If there are any supermarket developers reading this blog, please note that East Alabama is in desperate need of more supermarkets! Since Bruno's closed all stores in St. Clair, Talladega, and Calhoun Counties, we have very few options for groceries. Here is a listing of the major competitors that we have:


  • Walmart Supercenter
  • Winn-Dixie
  • Save-A-Lot
  • Food Outlet (Independent whose stores are run down and in poor areas)

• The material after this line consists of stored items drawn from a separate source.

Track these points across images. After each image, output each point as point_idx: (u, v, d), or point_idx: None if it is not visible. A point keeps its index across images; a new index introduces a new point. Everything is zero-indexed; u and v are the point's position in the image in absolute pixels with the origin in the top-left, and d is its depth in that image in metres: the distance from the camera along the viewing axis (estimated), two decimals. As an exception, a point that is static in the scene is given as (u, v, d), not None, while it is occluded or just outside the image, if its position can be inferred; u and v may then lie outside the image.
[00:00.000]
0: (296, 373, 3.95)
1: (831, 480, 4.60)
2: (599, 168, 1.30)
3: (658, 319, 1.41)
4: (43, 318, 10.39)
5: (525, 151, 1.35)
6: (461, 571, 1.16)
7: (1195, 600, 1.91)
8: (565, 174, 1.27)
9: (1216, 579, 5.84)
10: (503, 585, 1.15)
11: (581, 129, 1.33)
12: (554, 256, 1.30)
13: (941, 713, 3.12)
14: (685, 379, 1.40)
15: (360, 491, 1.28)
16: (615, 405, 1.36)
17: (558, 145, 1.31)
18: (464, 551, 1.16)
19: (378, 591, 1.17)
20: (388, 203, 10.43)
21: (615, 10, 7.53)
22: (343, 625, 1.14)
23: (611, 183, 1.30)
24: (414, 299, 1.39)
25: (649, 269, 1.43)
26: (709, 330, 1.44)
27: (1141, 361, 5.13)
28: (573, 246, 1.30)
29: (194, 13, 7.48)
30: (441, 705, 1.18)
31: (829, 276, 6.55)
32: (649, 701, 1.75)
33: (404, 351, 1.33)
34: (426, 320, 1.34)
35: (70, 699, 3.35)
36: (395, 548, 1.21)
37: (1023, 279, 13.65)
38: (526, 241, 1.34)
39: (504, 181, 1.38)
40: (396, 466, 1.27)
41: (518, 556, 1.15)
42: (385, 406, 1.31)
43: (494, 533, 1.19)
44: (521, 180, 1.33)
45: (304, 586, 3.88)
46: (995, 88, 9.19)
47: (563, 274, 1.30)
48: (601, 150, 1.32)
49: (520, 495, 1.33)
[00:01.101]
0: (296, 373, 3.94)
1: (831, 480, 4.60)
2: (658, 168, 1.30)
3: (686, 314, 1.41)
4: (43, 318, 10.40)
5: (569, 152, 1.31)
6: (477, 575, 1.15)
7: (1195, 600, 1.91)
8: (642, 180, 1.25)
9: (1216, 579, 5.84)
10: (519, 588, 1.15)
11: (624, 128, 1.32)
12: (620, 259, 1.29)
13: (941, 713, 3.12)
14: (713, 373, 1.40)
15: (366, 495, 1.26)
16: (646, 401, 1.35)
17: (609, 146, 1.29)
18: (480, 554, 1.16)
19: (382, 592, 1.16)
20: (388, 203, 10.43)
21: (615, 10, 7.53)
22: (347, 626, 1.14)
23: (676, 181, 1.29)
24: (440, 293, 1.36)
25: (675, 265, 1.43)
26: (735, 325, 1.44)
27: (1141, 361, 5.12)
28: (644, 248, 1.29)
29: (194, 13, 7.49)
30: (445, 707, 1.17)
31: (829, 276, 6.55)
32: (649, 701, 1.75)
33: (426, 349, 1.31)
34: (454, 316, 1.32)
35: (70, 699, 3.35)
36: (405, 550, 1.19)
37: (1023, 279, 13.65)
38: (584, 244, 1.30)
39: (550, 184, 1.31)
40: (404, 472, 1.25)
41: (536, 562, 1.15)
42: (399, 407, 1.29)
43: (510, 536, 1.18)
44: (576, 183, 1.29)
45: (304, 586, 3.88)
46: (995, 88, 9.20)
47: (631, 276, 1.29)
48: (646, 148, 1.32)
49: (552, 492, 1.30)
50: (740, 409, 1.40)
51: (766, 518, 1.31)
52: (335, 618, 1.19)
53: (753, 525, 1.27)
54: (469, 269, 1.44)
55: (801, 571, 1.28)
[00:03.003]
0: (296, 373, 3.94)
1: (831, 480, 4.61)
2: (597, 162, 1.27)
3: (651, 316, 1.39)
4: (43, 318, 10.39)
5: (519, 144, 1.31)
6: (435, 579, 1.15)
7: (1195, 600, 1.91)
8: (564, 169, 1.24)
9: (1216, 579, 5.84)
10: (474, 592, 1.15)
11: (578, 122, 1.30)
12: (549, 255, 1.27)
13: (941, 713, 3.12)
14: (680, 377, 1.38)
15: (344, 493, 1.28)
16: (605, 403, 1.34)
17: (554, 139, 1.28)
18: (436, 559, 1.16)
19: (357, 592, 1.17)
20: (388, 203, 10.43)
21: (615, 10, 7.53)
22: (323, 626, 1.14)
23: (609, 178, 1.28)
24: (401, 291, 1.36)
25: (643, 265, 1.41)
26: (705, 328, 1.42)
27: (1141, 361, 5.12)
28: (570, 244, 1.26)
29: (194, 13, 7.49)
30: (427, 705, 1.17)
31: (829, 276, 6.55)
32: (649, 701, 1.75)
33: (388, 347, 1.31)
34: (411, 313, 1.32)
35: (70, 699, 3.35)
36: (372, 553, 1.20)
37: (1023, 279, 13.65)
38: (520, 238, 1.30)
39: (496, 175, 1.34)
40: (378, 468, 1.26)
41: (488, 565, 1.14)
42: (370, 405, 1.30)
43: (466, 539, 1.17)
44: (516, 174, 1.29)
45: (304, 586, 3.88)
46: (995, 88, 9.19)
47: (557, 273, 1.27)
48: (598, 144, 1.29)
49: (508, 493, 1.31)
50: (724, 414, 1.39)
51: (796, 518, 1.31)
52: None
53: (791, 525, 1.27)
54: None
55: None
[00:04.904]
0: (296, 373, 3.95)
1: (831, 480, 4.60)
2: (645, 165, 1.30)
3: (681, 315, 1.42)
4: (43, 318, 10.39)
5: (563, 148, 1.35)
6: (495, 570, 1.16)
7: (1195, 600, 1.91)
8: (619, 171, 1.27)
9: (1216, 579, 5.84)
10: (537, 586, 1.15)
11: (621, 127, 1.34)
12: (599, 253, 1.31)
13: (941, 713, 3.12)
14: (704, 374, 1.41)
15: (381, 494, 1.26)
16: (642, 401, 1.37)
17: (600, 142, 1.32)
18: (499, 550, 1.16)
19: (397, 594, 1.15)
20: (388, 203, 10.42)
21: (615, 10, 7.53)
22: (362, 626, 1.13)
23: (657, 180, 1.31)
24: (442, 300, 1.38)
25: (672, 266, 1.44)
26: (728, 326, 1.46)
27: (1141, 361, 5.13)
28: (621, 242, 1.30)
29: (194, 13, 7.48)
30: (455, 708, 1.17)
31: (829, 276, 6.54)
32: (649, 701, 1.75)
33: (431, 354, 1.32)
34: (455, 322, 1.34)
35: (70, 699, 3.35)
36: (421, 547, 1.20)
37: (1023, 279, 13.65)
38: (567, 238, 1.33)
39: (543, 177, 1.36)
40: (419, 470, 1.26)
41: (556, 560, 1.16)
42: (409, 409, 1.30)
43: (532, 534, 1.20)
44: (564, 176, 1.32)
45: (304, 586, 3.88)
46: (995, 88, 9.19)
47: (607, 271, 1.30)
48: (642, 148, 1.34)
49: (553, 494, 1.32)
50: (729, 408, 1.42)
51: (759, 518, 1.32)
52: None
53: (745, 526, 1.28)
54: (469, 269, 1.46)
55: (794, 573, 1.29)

  • Dorsey's (an Independent in Oxford that is similar to Food Outlet)
  • Piggly Wiggly


As you can see from the list, there are few real choices. Winn-Dixie is the last full service grocer, and they are loving it! They have no competition other than Walmart. Save-A-Lot, Food Outlet, and Dorsey's are old stores located in poor areas. Calhoun County has no Piggly Wiggly store. Bruno's operated 3 stores in Calhoun County until 2006. They closed Food World in 2006, and closed the Anniston Foodmax in 2007. The Oxford Foodmax closed in May 2009. Talladega's Food World closed in 2005. Sylacauga, Pell City, and Moody Food World stores closed in May 2009. This area could easily support a Publix, Kroger, Food Lion, Ingles, or any other grocer that would be willing to build a new store or reopen one of the six empty Bruno's stores. North Anniston has an abundance of land to be developed on and around the former Ft. McClellan.